A second thing that sticks with me in this reading, though, is the marking of the story of Israel with the “deportation to Babylon” (vv. 11, 17). The word literally means something like “change of homes.” We all know historically and sociologically what a significant event this was for the development of the nation of Israel. And we have all thought about how odd a marker this is for the genealogy (like the inclusion of Tamar, Rahab, and Ruth). However, what strikes me here is the language of “changing homes.” This writer seems to note how important stepping outside of the physical geography of Israel’s story is for what has led to his story. That is, the story took a circuitous root through Babylon to get where it is today, and that route is worth noting, as significant a marker as Abraham and David (v. 17).
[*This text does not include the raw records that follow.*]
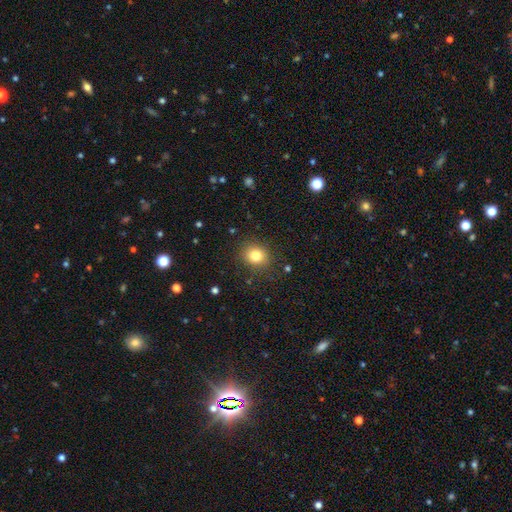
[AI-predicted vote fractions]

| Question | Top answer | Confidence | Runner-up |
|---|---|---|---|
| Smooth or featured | smooth | 80% | star or artifact (12%) |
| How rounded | round | 76% | in between (24%) |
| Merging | none | 86% | minor disturbance (9%) |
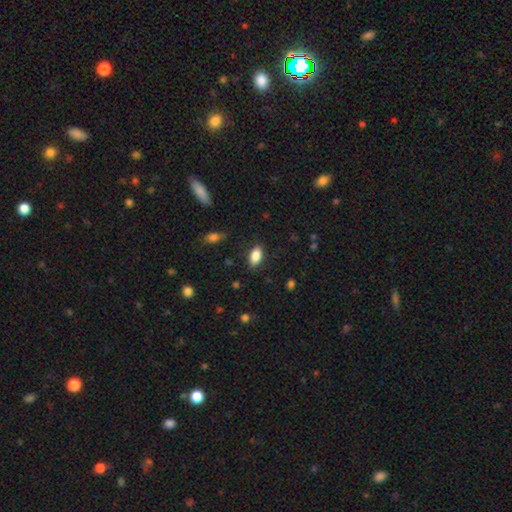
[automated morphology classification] Overall: smooth (86%). How rounded: in between (90%). Merging: none (85%).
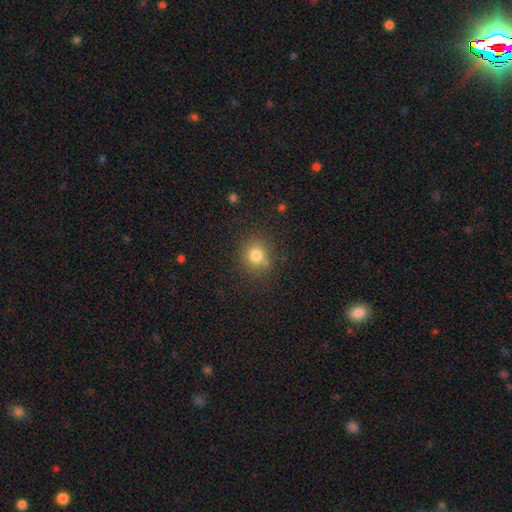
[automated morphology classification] type=smooth (79%); roundness=round (81%); merging=none (76%).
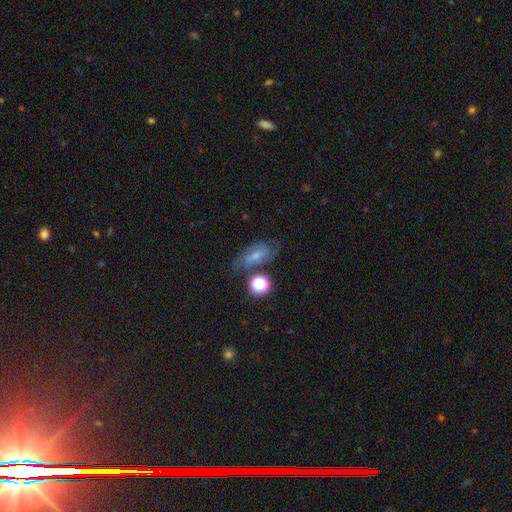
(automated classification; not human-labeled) Smooth or featured?
  - featured or disk: 50% *
  - smooth: 34%
  - star or artifact: 15%
Edge-on disk?
  - no: 92% *
  - yes: 8%
Merging?
  - none: 59% *
  - minor disturbance: 21%
  - major disturbance: 12%
  - merger: 9%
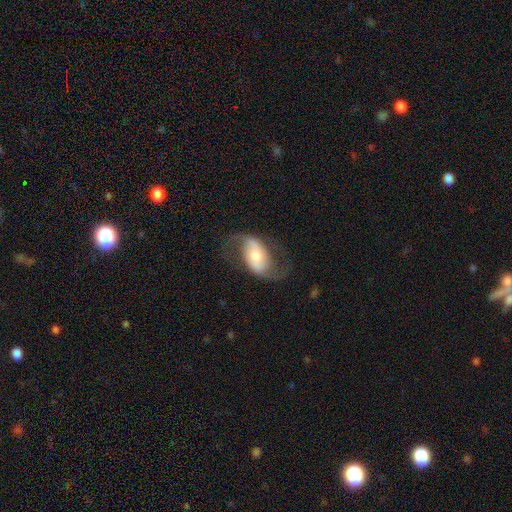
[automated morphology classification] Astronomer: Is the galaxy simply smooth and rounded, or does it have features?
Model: featured or disk — 76%.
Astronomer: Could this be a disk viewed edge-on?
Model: no — 95%.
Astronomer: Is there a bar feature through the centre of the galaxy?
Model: weak — 37% (runner-up: no, 34%).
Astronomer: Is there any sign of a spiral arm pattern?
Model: yes — 90%.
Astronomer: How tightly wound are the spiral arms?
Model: loose — 60%.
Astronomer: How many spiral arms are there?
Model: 2 — 91%.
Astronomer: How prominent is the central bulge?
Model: moderate — 57%.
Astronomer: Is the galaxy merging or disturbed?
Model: none — 68%.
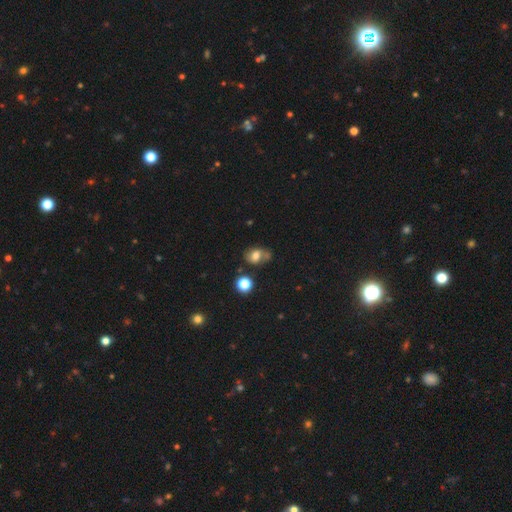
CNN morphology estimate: The model was most divided on "how rounded": in between: 60%, round: 39%, cigar-shaped: 1%. More confident: smooth or featured — smooth (68%); merging — none (52%).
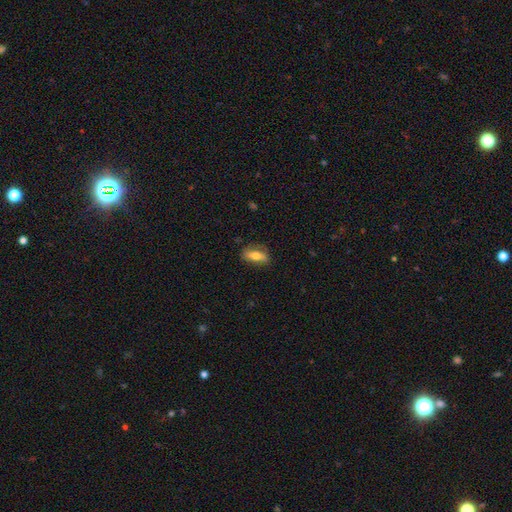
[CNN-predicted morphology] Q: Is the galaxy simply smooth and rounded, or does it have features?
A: smooth — 64%.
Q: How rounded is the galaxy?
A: in between — 68%.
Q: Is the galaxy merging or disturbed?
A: none — 76%.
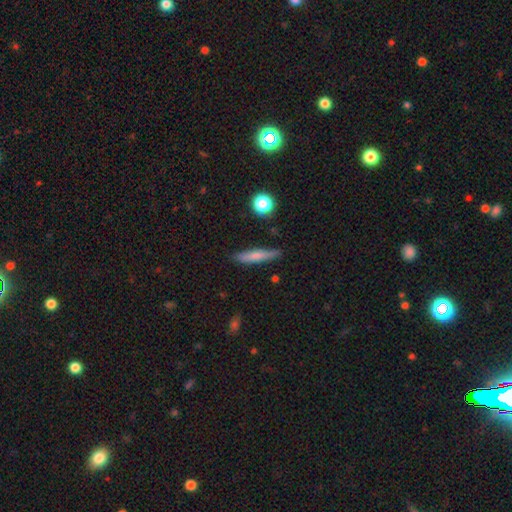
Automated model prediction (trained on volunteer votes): The model was most divided on "smooth or featured": smooth: 70%, featured or disk: 23%, star or artifact: 7%. More confident: how rounded — cigar-shaped (87%); merging — none (83%).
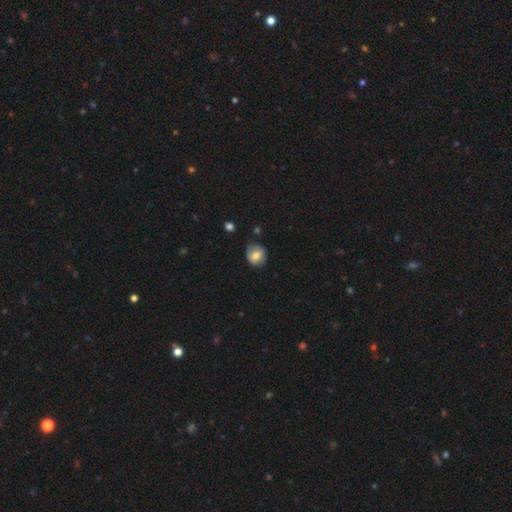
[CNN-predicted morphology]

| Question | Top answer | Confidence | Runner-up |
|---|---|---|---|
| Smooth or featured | smooth | 62% | featured or disk (30%) |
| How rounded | round | 71% | in between (28%) |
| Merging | none | 74% | minor disturbance (19%) |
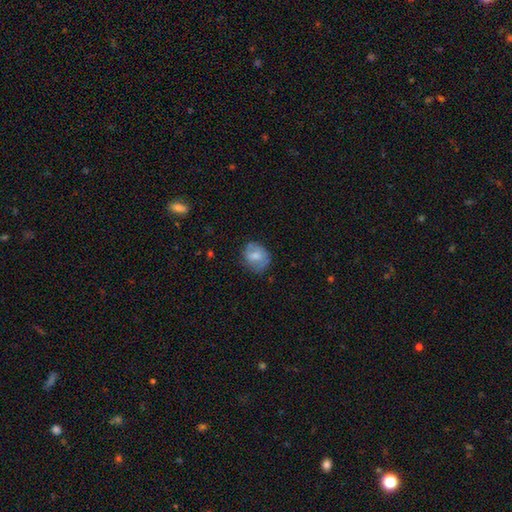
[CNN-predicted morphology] The model was most divided on "how rounded": round: 62%, in between: 37%, cigar-shaped: 1%. More confident: smooth or featured — smooth (67%); merging — none (63%).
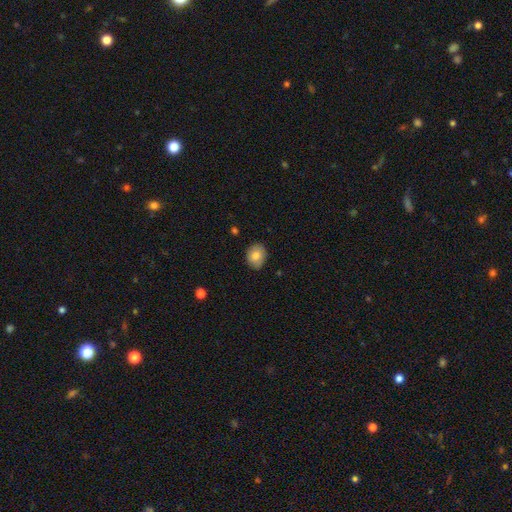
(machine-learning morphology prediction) A smooth galaxy with no disk features (78%) that is in between round and cigar-shaped (53%). Merging: none (82%).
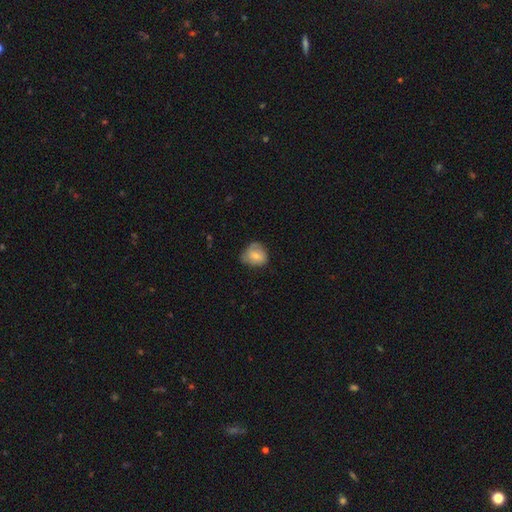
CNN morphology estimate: The model was most divided on "merging": none: 54%, minor disturbance: 35%, major disturbance: 10%, merger: 1%. More confident: how rounded — round (66%); smooth or featured — smooth (66%).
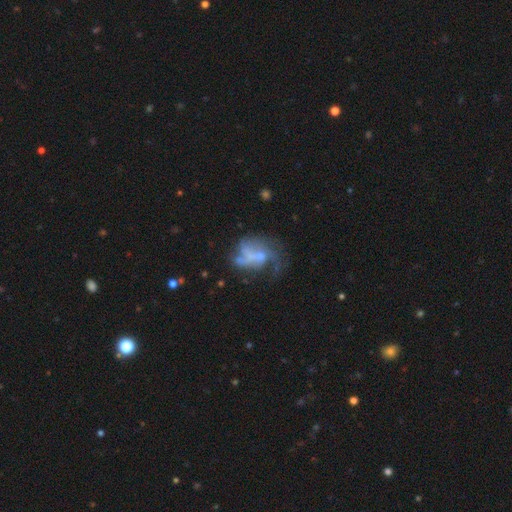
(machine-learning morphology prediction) This appears to be a featured or disk galaxy (63%) with no bar (67%), spiral arms (57%) and no central bulge (48%). Merging: major disturbance (38%).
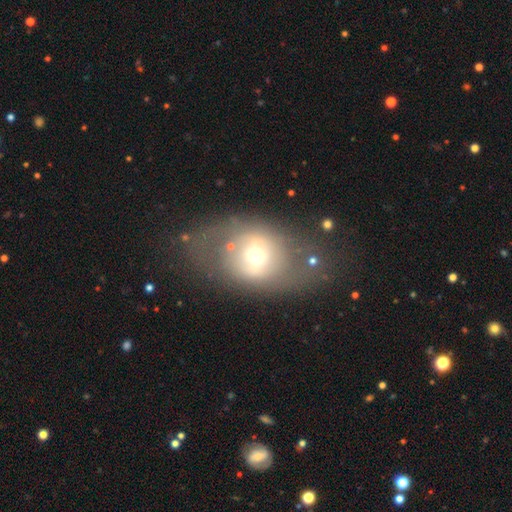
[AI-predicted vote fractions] Overall: featured or disk (46%; smooth 42%). Merging: none (61%).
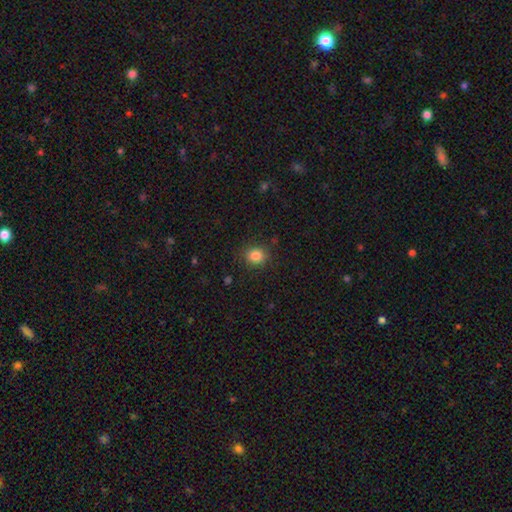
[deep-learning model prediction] The model was most divided on "how rounded": round: 80%, in between: 20%, cigar-shaped: 1%. More confident: merging — none (87%); smooth or featured — smooth (84%).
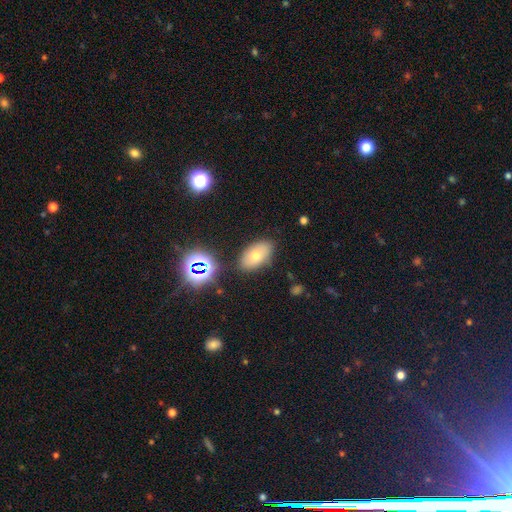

So it’s clear from the very opening of this chapter that this is a story of continuity and discontinuity. Matthew’s tying this figure of Jesus to the story of Israel we all know, but he’s doing so in an odd way. Perhaps he’s suggesting that this story we’re about to hear is going to make us rethink that story of Israel. We’ll start to recognize why events like the “changing of houses” are so significant. We’ll start to think about why the figures like Tamar, Rahab, and Ruth are significant. We’ll start to think about why blood relations matter, and yet why they do not. We skip over this chapter often because it strikes us as a mundane beginning to this story. This is the background the author feels he needs to include just to set some context for Jesus. As we slow down, though, we realize that this passage is not simply setting a historical context for Jesus, but rather introducing us to the hermeneutical shift that Matthew believes Jesus causes.